Eighteen months earlier, I had visited the Swiss Cottage Library in London with a brief to react to the space for a scenography class. On a balcony in the fiction section, looking out across the atrium, I was overcome by the feeling of being haunted by the ghosts of fictional heroines. My reaction to the space, and to the scenography brief, was to recreate this feeling for an audience in a show, one that would be performed onsite. I crafted a ten-minute piece of music and movement that fit the space, using Catherine Earnshaw from Wuthering Heights as the chosen heroine. As a literary ghost, Cathy was the perfect character to embody the feeling of a heroine haunting the library.
This short performance felt like the beginning of something bigger, and I wanted to investigate why I had chosen Cathy as a character over other literary heroines in a longer performance. Because theatre spaces were more familiar to me, my first thought was to move the full version there. I began to devise and write the second half of the show without referencing the library itself or anything in it, imagining the piece in an environment that would offer a blank slate similar to the black box spaces I was rehearsing in.
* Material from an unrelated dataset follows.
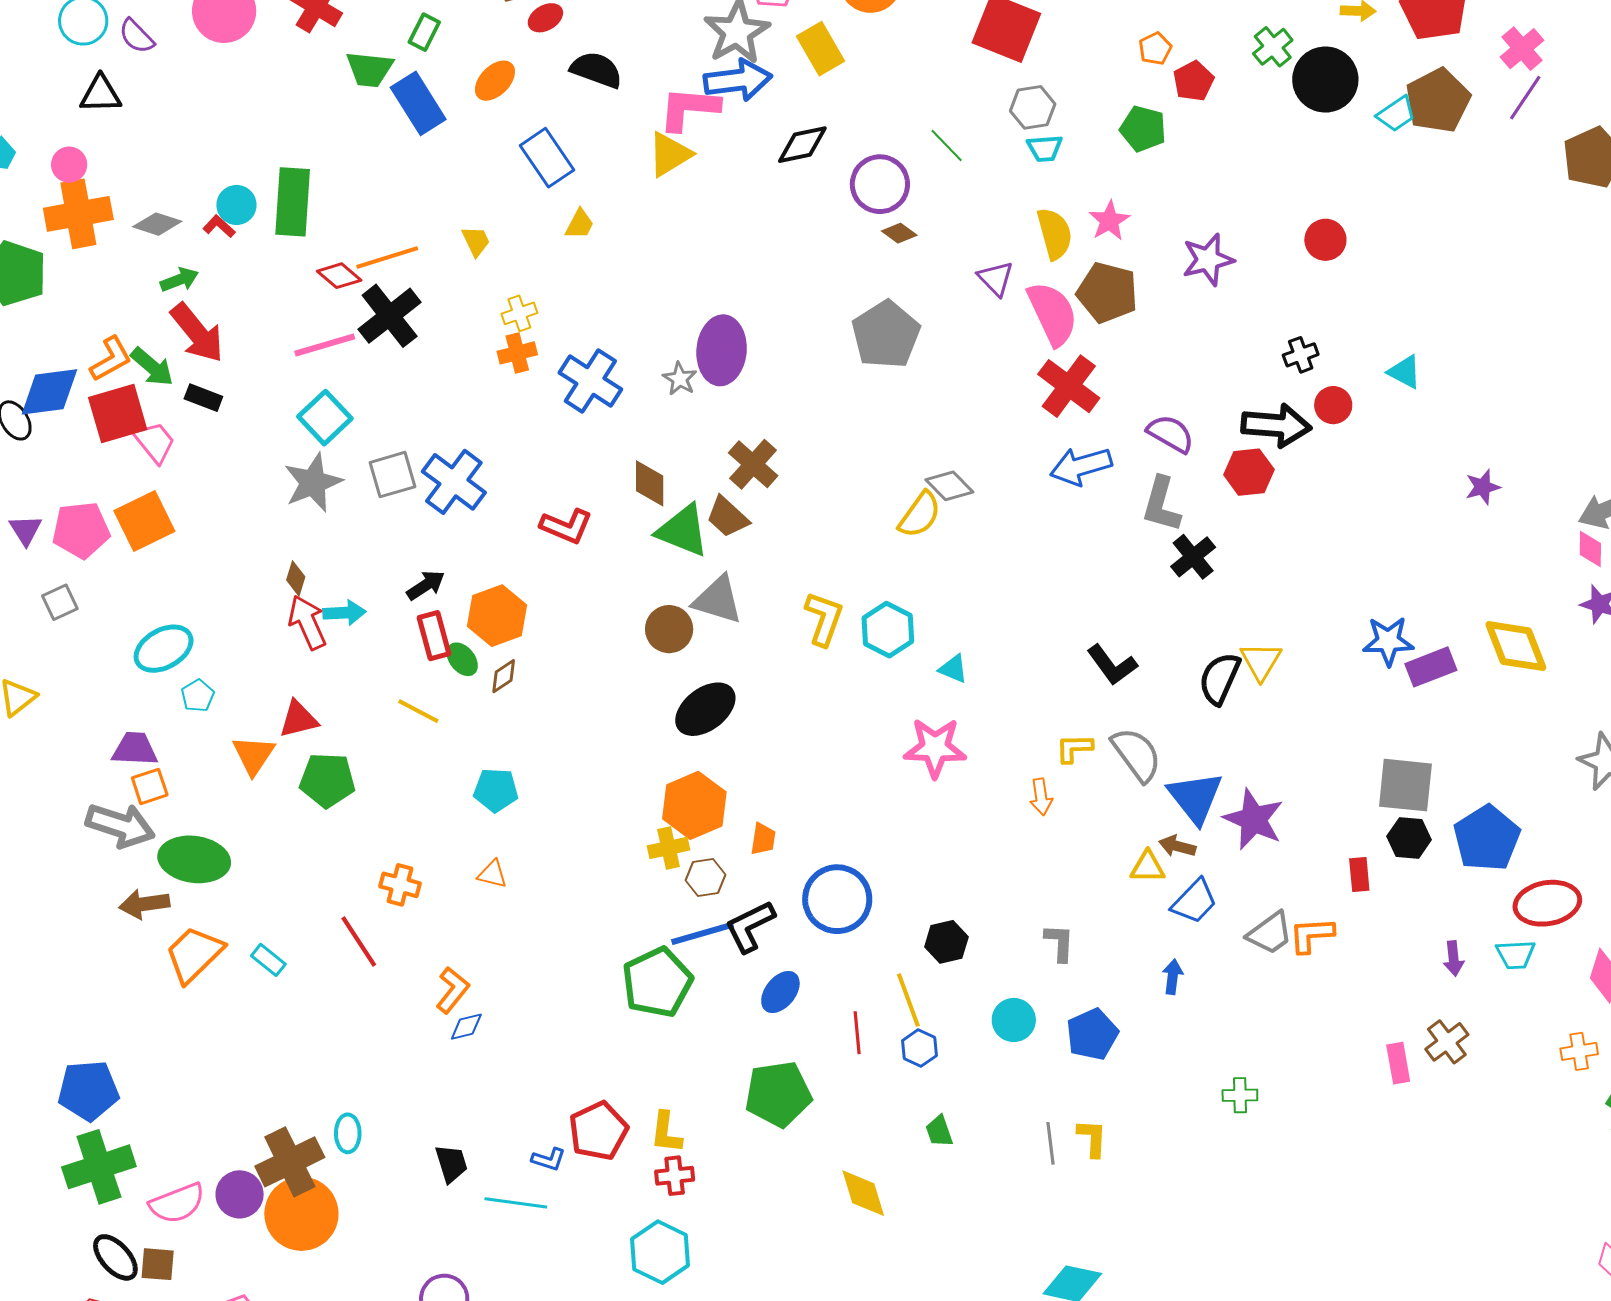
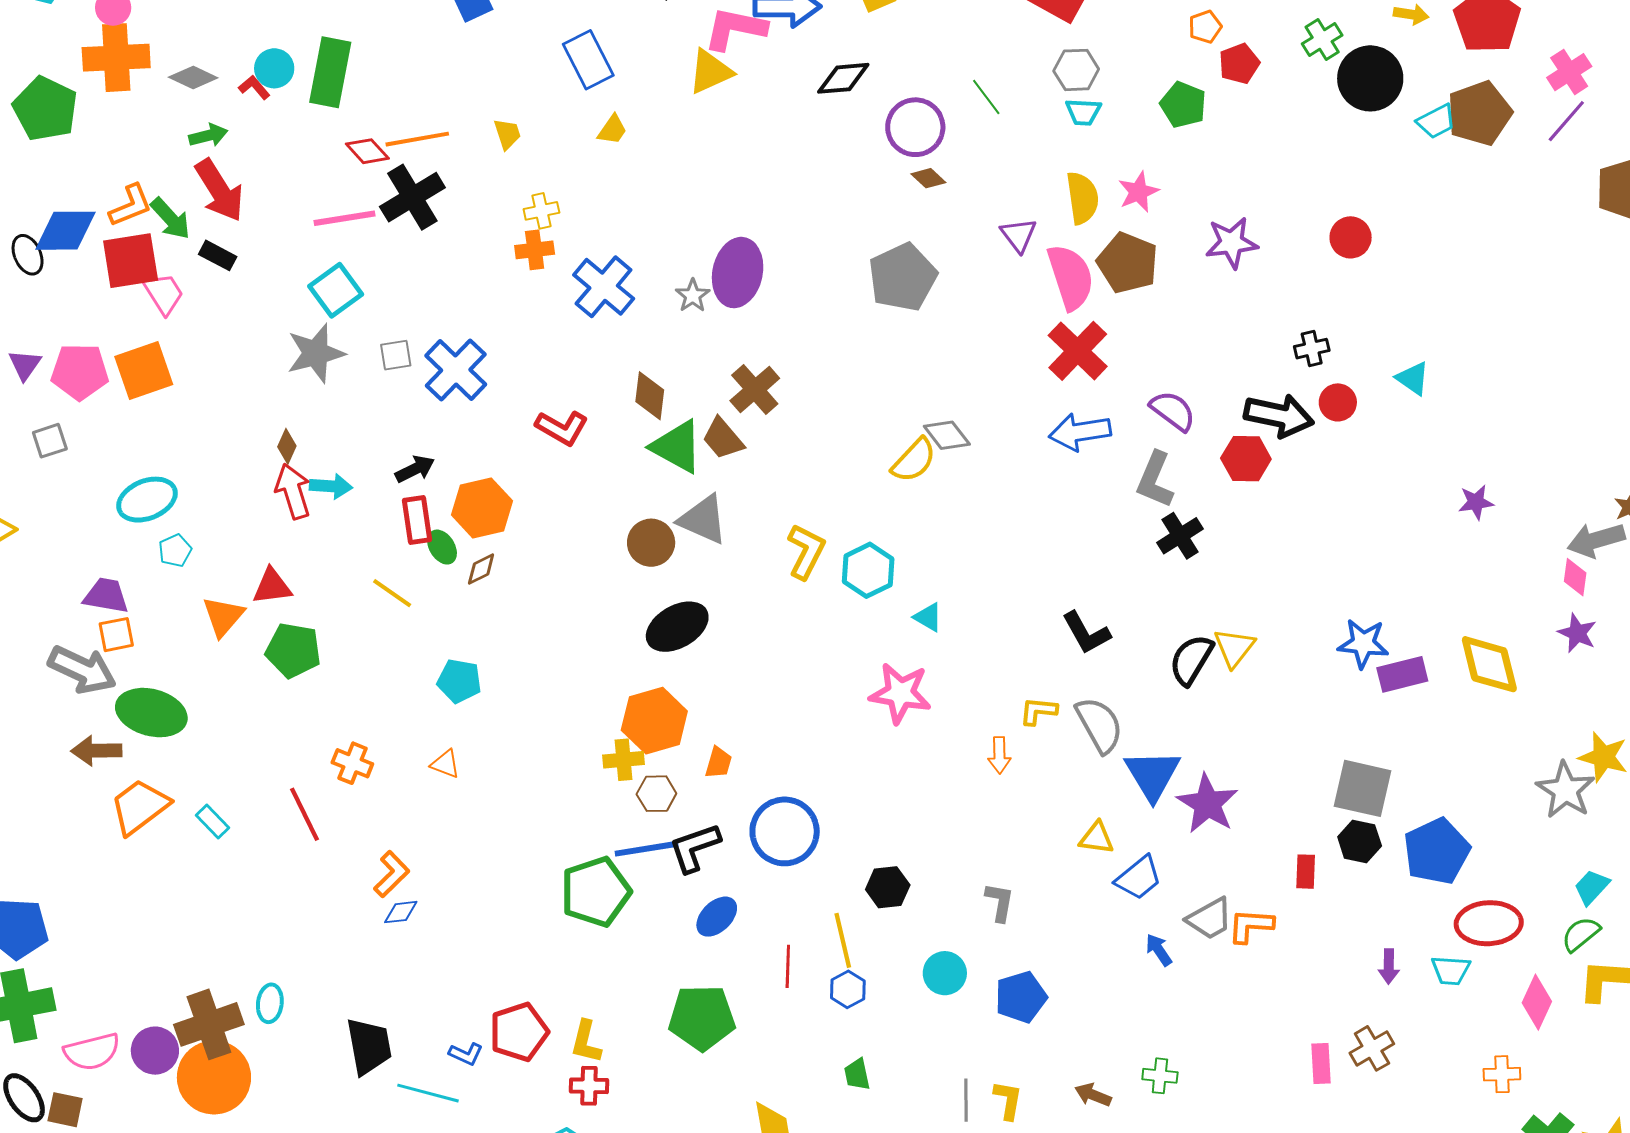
gray square: (393, 475) -> (396, 355), size x0.7
brown arrow: (1177, 846) -> (1093, 1095), moved
blue arrow: (1173, 977) -> (1159, 950), moved, turned -48
black trapezoid: (451, 1164) -> (369, 1046), size x1.5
While it is possible to stage an intimate performance in a theatre with flexible specifications, moving this specific production from the library to a black box meant losing both the aesthetic atmosphere of the site and the exploratory and communal energy the library held. If I were to do it again, I would not let myself be influenced by the kinds of spaces available to me for rehearsal or those that I imagined were easier to produce a performance in. In trying to fit the extended version of Oh Heroine! into my original taught definition of theatre, I was on the road to creating something that wouldn’t fit anywhere.
In trying to fit the extended version of Oh Heroine! into my original taught definition of theatre, I was on the road to creating something that wouldn’t fit anywhere.
I thought back to why the library was important in the first place. Growing up an avid book club member, I still find bookish environments inviting and comforting. And I realized that as both a theatre practitioner and a person, I am highly influenced by my physical environment. I also understood that my interest in making this project resided first and foremost in how the audience experienced the work; they were the most important part of the project. Knowing that the library, as a site-specific venue, could invoke some of the nostalgic, comforting, and curious feelings I wanted to stir in my audience, I gave myself permission to utilize it.
It was incredibly helpful to have an ally at the library who helped me navigate how to collaborate with this non-theatre venue. I worked with a team leader from Camden Libraries who had participated in the original performance and was supportive of me developing the project further at the Swiss Cottage Library and, ultimately, on tour to two additional libraries in the Borough of Camden. This partnership meant I could regularly test ideas onsite, and it allowed me to learn to use the site beyond what it offered me in a practical sense—lots of different spaces, book shelves, an environment of familiarity—and better understand the emotional and cultural resonance of community libraries.
At this point in my process, I was developing a piece that would be performed in three different library venues, so I needed to make decisions that could be applied to all spaces. There were three areas I needed to use in each library: one with enough floor space for a the performer to dance in, one with seating somewhere within the bookshelves, and one that allowed the audience to take a journey through the library (in all three instances, this final space was on an upper floor).